Texte étudié>
╔══
L'homme dit avoir ensuite été renvoyé aux autorités pakistanaises, avant d'être transporté sur une base américaine en Afghanistan. C'est de là, dit-il, qu'il a été transféré en avion vers Guantánamo. Sans, encore une fois, qu'on lui dise de quoi il était accusé.

«Les Américains posaient les questions. Ils ne répondaient pas aux questions», résume M. Alawi, qui s'étouffe d'émotion en relatant la manière dont il a été immobilisé lors de son transfert vers la prison américaine.

«J'ai gardé toute ma tête, mais j'ai vu qu'un médecin pakistanais qui était aussi détenu est devenu fou», relate-t-il.

Les soldats américains, affirme-t-il, l'ont par la suite traité d'une manière «haineuse et méprisante», avec la conviction qu'il était un dangereux terroriste.

Au début de sa détention là-bas, les interrogatoires étaient presque quotidiens, souligne M. Alawi, qui affirme avoir été battu à plusieurs reprises et soumis à des techniques de privation de sommeil et d'isolement.

Le temps passant, les interrogatoires se sont espacés. Et M. Alawi s'est vu assigner un avocat qu'il n'a pratiquement jamais vu.

Dégoûté par sa situation, le ressortissant yéménite a décidé de se joindre à un groupe de grévistes de la faim. «J'étais assez gras avant», souligne M. Alawi, une affirmation qui semble difficile à croire tant il apparaît aujourd'hui longiligne.

Loin de céder aux moyens de pression des détenus, les administrateurs de la base ont entrepris de nourrir les grévistes de force en les immobilisant sur des chaises de contention et en passant des tubes par leur nez.

«Aucune preuve contre moi»

La nouvelle de la libération de M. Alawi est finalement arrivée à la fin de 2009, alors qu'il perdait espoir de retrouver un jour le Yémen où vit sa famille.
╚══
Données fournies>
╔══
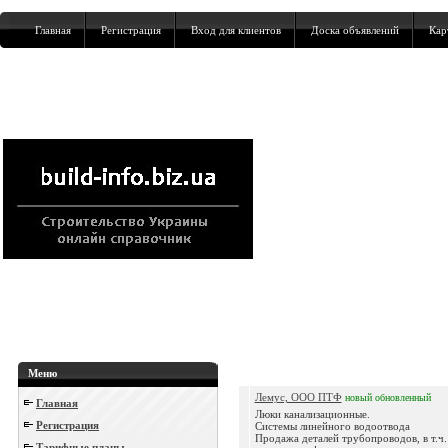
Главная
Регистрация
Вход для клиентов
Доска объявлений
Кар
Меню
Лемус, ООО ПТФ
новый
обновленный
Главная
Люки канализационные.
Регистрация
Системы линейного водоотвода
Продажа деталей трубопроводов, в т.ч.
Тарифные планы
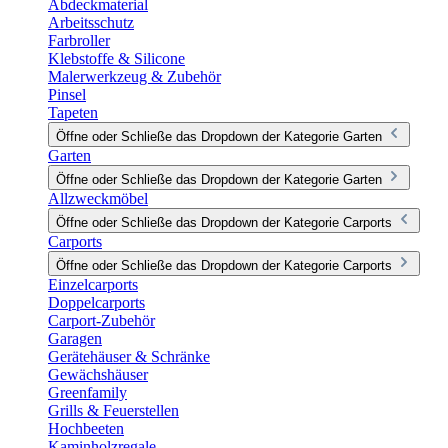
Abdeckmaterial
Arbeitsschutz
Farbroller
Klebstoffe & Silicone
Malerwerkzeug & Zubehör
Pinsel
Tapeten
Öffne oder Schließe das Dropdown der Kategorie Garten
Garten
Öffne oder Schließe das Dropdown der Kategorie Garten
Allzweckmöbel
Öffne oder Schließe das Dropdown der Kategorie Carports
Carports
Öffne oder Schließe das Dropdown der Kategorie Carports
Einzelcarports
Doppelcarports
Carport-Zubehör
Garagen
Gerätehäuser & Schränke
Gewächshäuser
Greenfamily
Grills & Feuerstellen
Hochbeeten
Kaminholzregale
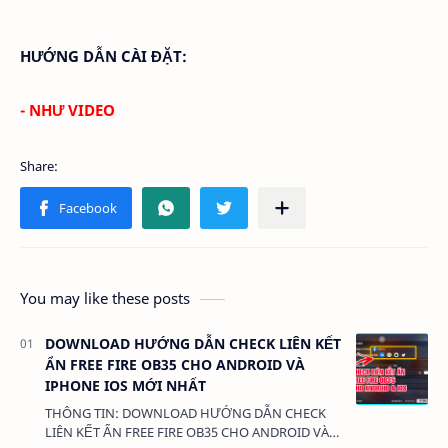
HƯỚNG DẪN CÀI ĐẶT:
- NHƯ VIDEO
You may like these posts
DOWNLOAD HƯỚNG DẪN CHECK LIÊN KẾT
ẨN FREE FIRE OB35 CHO ANDROID VÀ
IPHONE IOS MỚI NHẤT
THÔNG TIN: DOWNLOAD HƯỚNG DẪN CHECK
LIÊN KẾT ẨN FREE FIRE OB35 CHO ANDROID VÀ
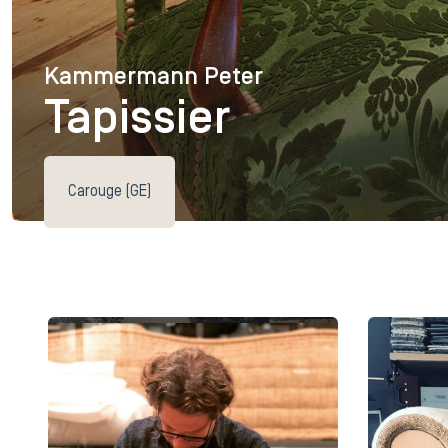
Kammermann Peter
Kammermann Peter
Tapissier
Carouge (GE)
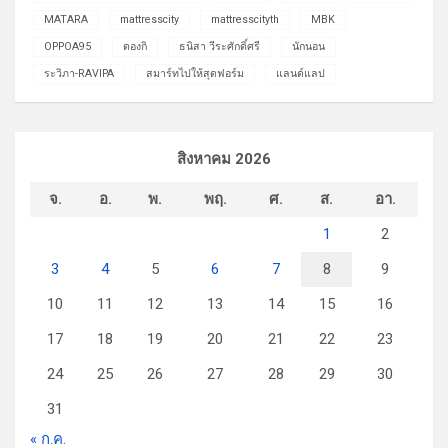
MATARA
mattresscity
mattresscityth
MBK
OPPOA95
ดองกิ
ธนิสา วีระศักดิ์ศรี
นักนอน
ระวิภา-RAVIPA
สมาร์ทไปให้สุดฟอร์ม
แลนด์แลป
สิงหาคม 2026
จ.
อ.
พ.
พฤ.
ศ.
ส.
อา.
1
2
3
4
5
6
7
8
9
10
11
12
13
14
15
16
17
18
19
20
21
22
23
24
25
26
27
28
29
30
31
« ก.ค.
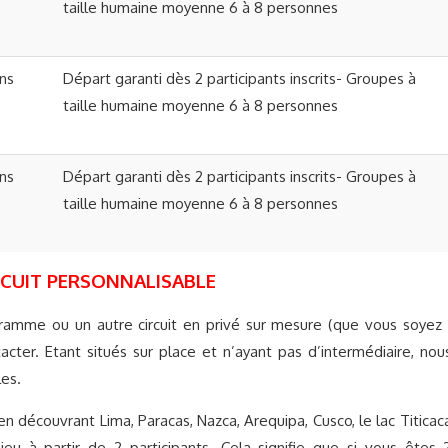
taille humaine moyenne 6 à 8 personnes
ons
Départ garanti dès 2 participants inscrits- Groupes à
taille humaine moyenne 6 à 8 personnes
ons
Départ garanti dès 2 participants inscrits- Groupes à
taille humaine moyenne 6 à 8 personnes
RCUIT PERSONNALISABLE
amme ou un autre circuit en privé sur mesure (que vous soyez 
cter. Etant situés sur place et n’ayant pas d’intermédiaire, nou
les.
n découvrant Lima, Paracas, Nazca, Arequipa, Cusco, le lac Titicac
u à partir de 2 participants. Cela signifie que si vous êtes 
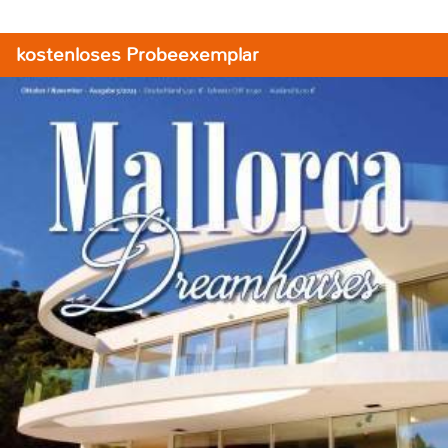
kostenloses Probeexemplar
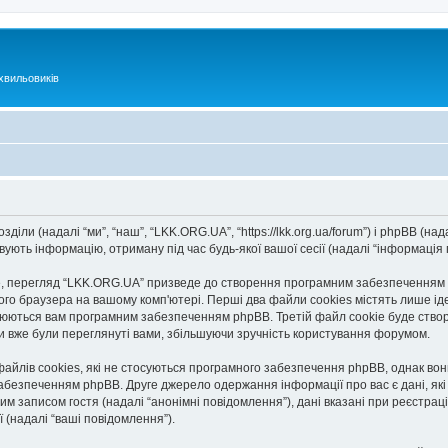
хвильовиків
іли (надалі “ми”, “наш”, “LKK.ORG.UA”, “https://lkk.org.ua/forum”) і phpBB (нада
ють інформацію, отриману під час будь-якої вашої сесії (надалі “інформація п
 перегляд “LKK.ORG.UA” призведе до створення програмним забезпеченням ph
го браузера на вашому комп'ютері. Перші два файли cookies містять лише іден
исвоюються вам програмним забезпеченням phpBB. Третій файл cookie буде ство
ми вже були переглянуті вами, збільшуючи зручність користування форумом.
йлів cookies, які не стосуються програмного забезпечення phpBB, однак вони 
безпеченням phpBB. Друге джерело одержання інформації про вас є дані, які в
им записом гостя (надалі “анонімні повідомлення”), дані вказані при реєстраці
ї (надалі “ваші повідомлення”).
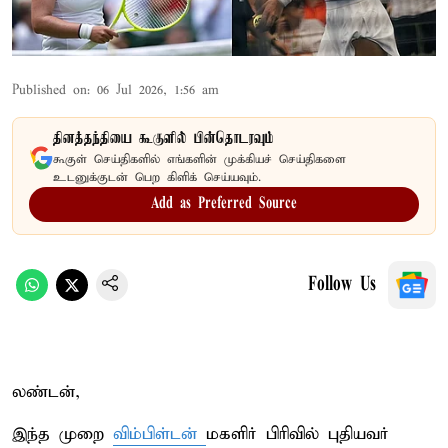
Published on
:
06 Jul 2026, 1:56 am
தினத்தந்தியை கூகுளில் பின்தொடரவும்
கூகுள் செய்திகளில் எங்களின் முக்கியச் செய்திகளை
உடனுக்குடன் பெற கிளிக் செய்யவும்.
Add as Preferred Source
Follow Us
லண்டன்,
இந்த முறை
விம்பிள்டன்
மகளிர் பிரிவில் புதியவர்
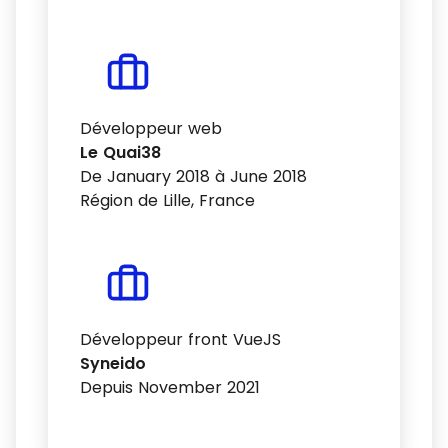
Développeur web
Le Quai38
De January 2018 à June 2018
Région de Lille, France
Développeur front VueJS
Syneido
Depuis November 2021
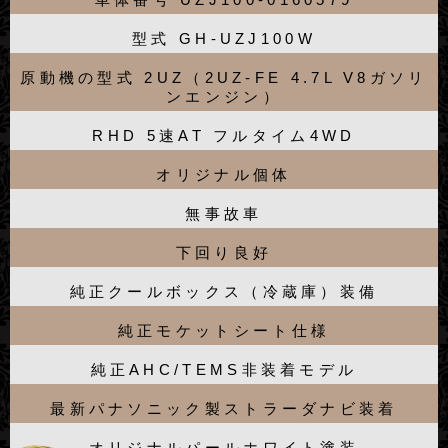
型式 GH-UZJ100W
原動機の型式 2UZ（2UZ-FE 4.7L V8ガソリ
ンエンジン）
RHD 5速AT フルタイム4WD
オリジナル個体
無事故車
下回り良好
純正クールボックス（冷蔵庫）装備
純正モケットシート仕様
純正AHC/TEMS非装着モデル
最新パナソニック製ストラーダナビ装着
オリジナルパールホワイト塗装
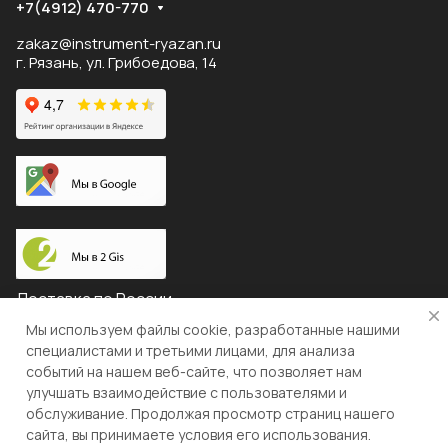
+7(4912) 470-770
zakaz@instrument-ryazan.ru
г. Рязань, ул. Грибоедова, 14
Доставка по России
Мы используем файлы cookie, разработанные нашими
специалистами и третьими лицами, для анализа
событий на нашем веб-сайте, что позволяет нам
© 2026 "ЛЕВША"
улучшать взаимодействие с пользователями и
обслуживание. Продолжая просмотр страниц нашего
Конфиденциальность
Оферта
сайта, вы принимаете условия его использования.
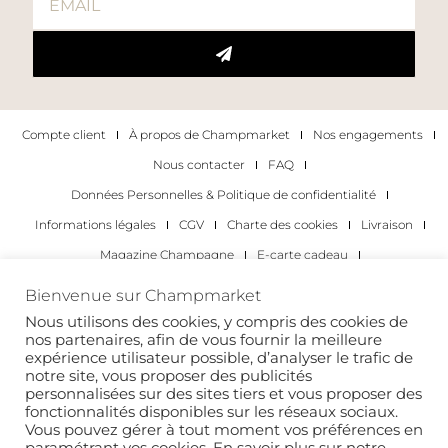
Compte client
À propos de Champmarket
Nos engagements
Nous contacter
FAQ
Données Personnelles & Politique de confidentialité
Informations légales
CGV
Charte des cookies
Livraison
Magazine Champagne
E-carte cadeau
Les Meilleurs Champagnes
Bienvenue sur Champmarket
Les occasions pour déguster du champagne
Pour les particuliers
Nous utilisons des cookies, y compris des cookies de
nos partenaires, afin de vous fournir la meilleure
Pour les entreprises
expérience utilisateur possible, d’analyser le trafic de
notre site, vous proposer des publicités
Copyright 2022 © tous droits réservés. Champmarket.
personnalisées sur des sites tiers et vous proposer des
fonctionnalités disponibles sur les réseaux sociaux.
Vous pouvez gérer à tout moment vos préférences en
paramétrant vos cookies. En savoir plus sur notre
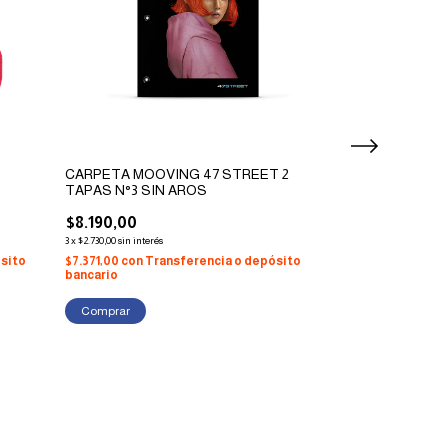
CARPETA MOOVING 47 STREET 2
MOCHILA CRES
TAPAS N°3 SIN AROS
C/CARRO 12"
$8.190,00
$53.990,00
3
x
$2.730,00
sin interés
3
x
$17.996,67
sin interés
sito
$7.371,00
con
Transferencia o depósito
$48.591,00
con
Tr
bancario
bancario
Comprar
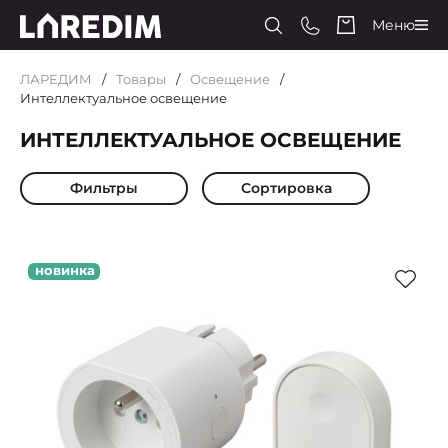
Меню
ЛАРЕДИМ
Товары
Освещение
Интеллектуальное освещение
ИНТЕЛЛЕКТУАЛЬНОЕ ОСВЕЩЕНИЕ
Фильтры
Сортировка
новинка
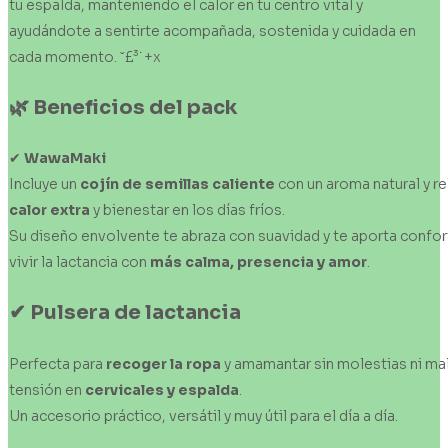
tu espalda, manteniendo el calor en tu centro vital y
ayudándote a sentirte acompañada, sostenida y cuidada en
cada momento. ˇ£³˙+x
🌿
Beneficios
del
pack
✔
WawaMaki
Incluye un
cojín
de
semillas
caliente
con un aroma natural y re
calor
extra
y bienestar en los días fríos.
Su diseño envolvente te abraza con suavidad y te aporta confo
vivir la lactancia con
más calma, presencia y amor
.
✔
Pulsera
de
lactancia
Perfecta para
recoger
la
ropa
y amamantar sin molestias ni ma
tensión en
cervicales y espalda
.
Un accesorio práctico, versátil y muy útil para el día a día.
╚══
Travail demandé>
a. Recopiez le passage de l'article sur la détention de M. Alawi à Guantánamo, en commençant aux mots « Les soldats américains, affirme-t-il, l'ont » et en vous arrêtant après les mots « pratiquement jamais vu. ».
b. D'après l'article sur la détention de M. Alawi à Guantánamo, pourquoi celui-ci s'est-il joint à un groupe de grévistes de la faim ?
c. Poursuivez l'article sur la détention de M. Alawi à Guantánamo au-delà de sa dernière phrase.
Les enregistrements proviennent d'une autre source.

Réponses par point>
a.
Les soldats américains, affirme-t-il, l'ont par la suite traité d'une manière «haineuse et méprisante», avec la conviction qu'il était un dangereux terroriste.

Au début de sa détention là-bas, les interrogatoires étaient presque quotidiens, souligne M. Alawi, qui affirme avoir été battu à plusieurs reprises et soumis à des techniques de privation de sommeil et d'isolement.

Le temps passant, les interrogatoires se sont espacés. Et M. Alawi s'est vu assigner un avocat qu'il n'a pratiquement jamais vu.

b. Il s'est joint à un groupe de grévistes de la faim parce qu'il était dégoûté par sa situation.

c.
«Les États-Unis n'avaient strictement aucune preuve contre moi. C'est pour ça qu'ils m'ont finalement relâché», a-t-il répété, en insistant sur le fait qu'il n'avait jamais eu de liens avec les talibans en Afghanistan ou Al-Qaeda.

Les documents publics du Pentagone consultés par La Presse à la suite de l'entrevue avec M. Alawi indiquent que le gouvernement américain l'accusait d'avoir travaillé avec deux ONG soupçonnées d'avoir des liens avec Al-Qaeda.

Dans un des documents, il dit s'être rendu en visite à Kandahar, en Afghanistan, en mai 2001. Dans ses réponses, le ressortissant yéménite affirme qu'il s'agissait simplement de surveiller l'acheminement d'une commande de médicaments.

Dans une déclaration sous serment, le frère du détenu a dit que M. Alawi songeait à lancer à Karachi une entreprise d'exportation de médicaments.

En entrevue, M. Alawi n'a pas parlé de cette visite en Afghanistan ni de ses activités avec les ONG, se contentant d'évoquer ses études dans le secteur du génie pétrolier.

Bush mieux qu'Obama

Il pense que les autorités pakistanaises ont voulu se débarrasser de lui pour s'approprier son argent et sa résidence. Des organismes de défense des droits humains ont déjà conclu qu'un grand nombre de détenus de Guantánamo avaient été dénoncés à tort par des intermédiaires cherchant à empocher les primes offertes par l'armée américaine.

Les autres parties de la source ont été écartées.